--- Extracto del documento ---
A principios de los años 2000 empecé un largo viaje para cambiar de rumbo. Comenzó con un paso, luego una serie de pasos hasta que por fin llegué a un lugar enorme en el que hoy vivo con pasión el propósito que Dios me dio y ayudo a los demás a hacer lo mismo (Salmo 18:19). El amor y la gracia de Dios me rescataron del poder de la oscuridad que me tenía cautiva desde mi juventud (Colosenses 1:13).

¿Merecía Su amabilidad? No. Me había rebelado cuando era muy joven y había pisoteado Sus regalos, especialmente el regalo de darme padres amorosos. Al terminar octavo grado, me escapé de casa y dejé la escuela. Quería hacer las cosas a mi manera.

Mis padres trataron con desesperación de ponerme otra vez en el camino correcto, pero no les hice caso. Solo me interesaba ganar dinero. Pensaba que me iba a dar la libertad para hacer lo que quisiera. Encontré un lugar para vivir con un familiar y conseguí trabajo en el Burger King del pueblo.

Todas las mañanas iba en bicicleta a un lugar que les dice a sus clientes “hazlo a tu manera”.  Bueno, hacerlo a mi manera podría haber sido apropiado para una hamburguesa, pero no en la vida real. Necesitaba la manera de Dios, pero descubrirlo me iba a llevar años de frustraciones.

Deseos egoístas, decisiones irracionales y la falta de guía me llevaron a lugares oscuros donde experimenté mucho dolor físico, emocional y mental. Todavía me duele recordar esa etapa de mi vida.

--- Filas mostradas ---

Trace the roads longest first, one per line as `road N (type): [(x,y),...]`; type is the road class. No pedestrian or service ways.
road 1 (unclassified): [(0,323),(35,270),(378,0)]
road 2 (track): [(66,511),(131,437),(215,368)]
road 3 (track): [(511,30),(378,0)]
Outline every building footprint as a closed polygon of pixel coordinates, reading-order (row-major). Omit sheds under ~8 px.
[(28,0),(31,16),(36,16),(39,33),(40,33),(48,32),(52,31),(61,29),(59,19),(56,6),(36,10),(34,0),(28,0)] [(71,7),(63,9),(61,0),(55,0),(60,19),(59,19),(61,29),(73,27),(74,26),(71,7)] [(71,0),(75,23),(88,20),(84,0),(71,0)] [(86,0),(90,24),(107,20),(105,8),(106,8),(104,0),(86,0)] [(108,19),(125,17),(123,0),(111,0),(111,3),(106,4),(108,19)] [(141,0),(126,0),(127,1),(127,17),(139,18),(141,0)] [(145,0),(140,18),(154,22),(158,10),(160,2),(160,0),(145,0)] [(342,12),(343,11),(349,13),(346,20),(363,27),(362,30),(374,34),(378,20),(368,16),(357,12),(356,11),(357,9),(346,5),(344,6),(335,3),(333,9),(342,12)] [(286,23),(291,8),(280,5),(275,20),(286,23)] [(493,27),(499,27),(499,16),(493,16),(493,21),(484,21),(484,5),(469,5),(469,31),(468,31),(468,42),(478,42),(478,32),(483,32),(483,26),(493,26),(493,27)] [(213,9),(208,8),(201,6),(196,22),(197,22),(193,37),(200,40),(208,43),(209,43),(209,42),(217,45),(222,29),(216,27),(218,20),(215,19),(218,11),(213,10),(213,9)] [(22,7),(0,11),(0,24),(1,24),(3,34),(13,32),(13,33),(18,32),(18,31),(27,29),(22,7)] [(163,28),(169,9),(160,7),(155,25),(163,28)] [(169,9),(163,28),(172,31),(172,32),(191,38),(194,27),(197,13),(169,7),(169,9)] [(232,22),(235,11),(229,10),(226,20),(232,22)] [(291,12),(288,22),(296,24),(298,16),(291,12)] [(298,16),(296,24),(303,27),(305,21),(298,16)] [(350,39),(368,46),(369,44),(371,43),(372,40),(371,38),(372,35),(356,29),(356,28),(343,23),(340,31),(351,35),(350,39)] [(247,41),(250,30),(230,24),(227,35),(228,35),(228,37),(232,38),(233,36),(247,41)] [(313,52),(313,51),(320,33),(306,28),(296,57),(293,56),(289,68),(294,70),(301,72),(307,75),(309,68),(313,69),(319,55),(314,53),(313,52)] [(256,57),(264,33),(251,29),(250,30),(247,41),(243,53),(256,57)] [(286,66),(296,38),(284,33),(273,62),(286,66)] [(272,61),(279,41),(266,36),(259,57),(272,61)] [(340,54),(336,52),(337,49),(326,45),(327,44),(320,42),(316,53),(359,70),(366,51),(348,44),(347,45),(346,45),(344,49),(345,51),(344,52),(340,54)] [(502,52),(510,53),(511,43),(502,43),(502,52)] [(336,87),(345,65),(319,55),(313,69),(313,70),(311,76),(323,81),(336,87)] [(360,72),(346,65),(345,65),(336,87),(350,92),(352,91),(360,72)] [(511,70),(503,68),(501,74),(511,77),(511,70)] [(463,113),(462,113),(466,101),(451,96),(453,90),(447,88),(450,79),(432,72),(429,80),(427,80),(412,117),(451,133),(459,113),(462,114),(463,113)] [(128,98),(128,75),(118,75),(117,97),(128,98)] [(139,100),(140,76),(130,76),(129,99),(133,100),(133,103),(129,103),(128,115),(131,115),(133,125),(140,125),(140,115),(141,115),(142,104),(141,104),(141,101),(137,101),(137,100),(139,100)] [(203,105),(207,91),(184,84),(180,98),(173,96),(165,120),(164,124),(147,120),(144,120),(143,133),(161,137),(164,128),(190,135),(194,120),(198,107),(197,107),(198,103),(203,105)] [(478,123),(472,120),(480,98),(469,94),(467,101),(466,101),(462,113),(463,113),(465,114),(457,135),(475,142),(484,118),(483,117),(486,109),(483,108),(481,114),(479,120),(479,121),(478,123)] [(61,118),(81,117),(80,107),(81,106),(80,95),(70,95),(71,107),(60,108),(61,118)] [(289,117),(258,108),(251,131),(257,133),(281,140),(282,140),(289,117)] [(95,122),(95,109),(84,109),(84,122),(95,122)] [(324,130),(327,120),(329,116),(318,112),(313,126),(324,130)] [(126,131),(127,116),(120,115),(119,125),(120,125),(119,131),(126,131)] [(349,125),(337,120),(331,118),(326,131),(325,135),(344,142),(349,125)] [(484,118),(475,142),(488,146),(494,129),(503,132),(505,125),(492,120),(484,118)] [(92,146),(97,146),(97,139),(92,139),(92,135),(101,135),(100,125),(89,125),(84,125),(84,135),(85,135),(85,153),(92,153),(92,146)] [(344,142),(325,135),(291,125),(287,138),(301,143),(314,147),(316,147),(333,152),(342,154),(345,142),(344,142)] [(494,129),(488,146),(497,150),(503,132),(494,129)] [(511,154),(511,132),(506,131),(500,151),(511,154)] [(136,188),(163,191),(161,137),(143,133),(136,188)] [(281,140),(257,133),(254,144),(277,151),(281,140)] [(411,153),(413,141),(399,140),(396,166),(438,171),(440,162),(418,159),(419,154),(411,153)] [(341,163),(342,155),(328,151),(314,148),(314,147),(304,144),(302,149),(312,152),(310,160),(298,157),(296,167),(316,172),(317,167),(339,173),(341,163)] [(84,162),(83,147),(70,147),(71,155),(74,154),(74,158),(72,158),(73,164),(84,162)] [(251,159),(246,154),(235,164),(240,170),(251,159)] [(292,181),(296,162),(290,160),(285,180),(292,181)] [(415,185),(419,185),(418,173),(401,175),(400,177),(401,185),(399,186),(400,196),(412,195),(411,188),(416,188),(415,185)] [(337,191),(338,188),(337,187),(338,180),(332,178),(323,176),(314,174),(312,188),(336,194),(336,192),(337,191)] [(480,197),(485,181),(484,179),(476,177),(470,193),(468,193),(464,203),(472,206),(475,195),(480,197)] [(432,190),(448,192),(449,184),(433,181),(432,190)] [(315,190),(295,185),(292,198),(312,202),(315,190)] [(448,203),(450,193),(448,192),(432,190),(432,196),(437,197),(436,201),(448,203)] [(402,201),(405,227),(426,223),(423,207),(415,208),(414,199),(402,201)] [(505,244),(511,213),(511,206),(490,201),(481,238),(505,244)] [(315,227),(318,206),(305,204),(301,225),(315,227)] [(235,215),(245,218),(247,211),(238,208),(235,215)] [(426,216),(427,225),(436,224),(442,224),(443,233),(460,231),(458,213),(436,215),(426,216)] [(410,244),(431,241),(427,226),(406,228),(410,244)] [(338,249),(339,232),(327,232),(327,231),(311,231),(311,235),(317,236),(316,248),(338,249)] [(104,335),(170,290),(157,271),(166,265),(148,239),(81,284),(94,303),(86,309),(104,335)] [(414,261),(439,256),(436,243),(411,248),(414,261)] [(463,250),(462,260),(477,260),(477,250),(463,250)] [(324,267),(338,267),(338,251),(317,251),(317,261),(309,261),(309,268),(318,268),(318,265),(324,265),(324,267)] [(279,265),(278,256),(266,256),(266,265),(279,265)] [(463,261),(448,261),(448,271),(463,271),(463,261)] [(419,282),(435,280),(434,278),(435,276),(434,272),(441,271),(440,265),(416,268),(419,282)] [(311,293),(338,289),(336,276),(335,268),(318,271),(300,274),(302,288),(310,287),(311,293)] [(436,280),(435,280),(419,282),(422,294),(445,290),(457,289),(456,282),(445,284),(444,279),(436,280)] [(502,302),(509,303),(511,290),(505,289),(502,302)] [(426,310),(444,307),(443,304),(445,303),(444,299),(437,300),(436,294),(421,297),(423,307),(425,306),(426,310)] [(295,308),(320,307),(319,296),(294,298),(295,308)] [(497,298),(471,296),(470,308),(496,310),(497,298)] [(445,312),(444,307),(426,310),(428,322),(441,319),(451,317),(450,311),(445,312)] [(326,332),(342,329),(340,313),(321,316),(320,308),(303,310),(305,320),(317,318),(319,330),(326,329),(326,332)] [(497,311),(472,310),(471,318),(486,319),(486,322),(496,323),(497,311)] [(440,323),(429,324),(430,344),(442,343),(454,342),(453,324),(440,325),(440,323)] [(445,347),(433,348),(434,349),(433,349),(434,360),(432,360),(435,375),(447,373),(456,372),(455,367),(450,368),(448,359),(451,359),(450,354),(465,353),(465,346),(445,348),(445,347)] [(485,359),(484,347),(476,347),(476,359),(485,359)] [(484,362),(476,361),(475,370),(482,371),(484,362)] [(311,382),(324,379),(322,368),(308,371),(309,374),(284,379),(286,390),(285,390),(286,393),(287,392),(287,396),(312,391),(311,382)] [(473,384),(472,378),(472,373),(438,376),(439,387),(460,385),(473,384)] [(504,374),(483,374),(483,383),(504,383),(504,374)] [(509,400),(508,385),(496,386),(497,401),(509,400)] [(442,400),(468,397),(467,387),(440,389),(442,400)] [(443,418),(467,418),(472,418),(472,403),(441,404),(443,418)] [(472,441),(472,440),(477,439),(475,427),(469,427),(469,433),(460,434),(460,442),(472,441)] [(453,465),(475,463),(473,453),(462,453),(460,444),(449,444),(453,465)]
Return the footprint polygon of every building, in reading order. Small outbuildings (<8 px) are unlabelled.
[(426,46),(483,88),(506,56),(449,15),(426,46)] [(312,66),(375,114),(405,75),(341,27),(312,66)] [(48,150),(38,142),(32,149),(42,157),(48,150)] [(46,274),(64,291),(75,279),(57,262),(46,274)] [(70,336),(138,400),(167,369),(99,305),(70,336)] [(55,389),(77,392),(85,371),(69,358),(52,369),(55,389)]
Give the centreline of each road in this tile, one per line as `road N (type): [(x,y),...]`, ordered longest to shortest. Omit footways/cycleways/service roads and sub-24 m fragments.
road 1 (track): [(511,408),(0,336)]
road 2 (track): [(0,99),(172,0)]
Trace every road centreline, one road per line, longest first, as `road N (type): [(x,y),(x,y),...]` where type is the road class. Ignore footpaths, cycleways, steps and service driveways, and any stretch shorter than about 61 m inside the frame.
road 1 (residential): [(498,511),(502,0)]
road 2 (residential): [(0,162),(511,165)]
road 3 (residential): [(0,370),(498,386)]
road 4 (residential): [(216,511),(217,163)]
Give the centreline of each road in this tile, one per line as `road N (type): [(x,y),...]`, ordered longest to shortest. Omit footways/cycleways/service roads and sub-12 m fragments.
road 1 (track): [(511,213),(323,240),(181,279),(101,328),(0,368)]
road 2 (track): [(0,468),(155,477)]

--- Por hacer ---
¿Podrías retomar el testimonio sobre el cambio de rumbo justo después de su última oración?

--- Respuesta esperada ---
A los 17 ya estaba embarazada de mi primer hijo. Tenía una relación inestable con el papá y tuve otros dos hijos con él en apenas un par de años. Como suele suceder con las mamás niñas, el padre no fue ningún apoyo.

Hice lo que pude en esas circunstancias, pero el peso de criar y mantener a tres criaturas era demasiado. Además, yo era muy inmadura emocionalmente como para cuidarlos bien. Qué agradecida estoy por los familiares y programas comunitarios que me brindaron apoyo.

Un día, una asistente social golpeó a mi puerta y me habló de un programa que ayudaba a los padres de niños pequeños. Este programa me permitiría asistir a una escuela comunitaria local y conseguir mi GED mientras mis hijos participaban en un programa de ayuda inicial.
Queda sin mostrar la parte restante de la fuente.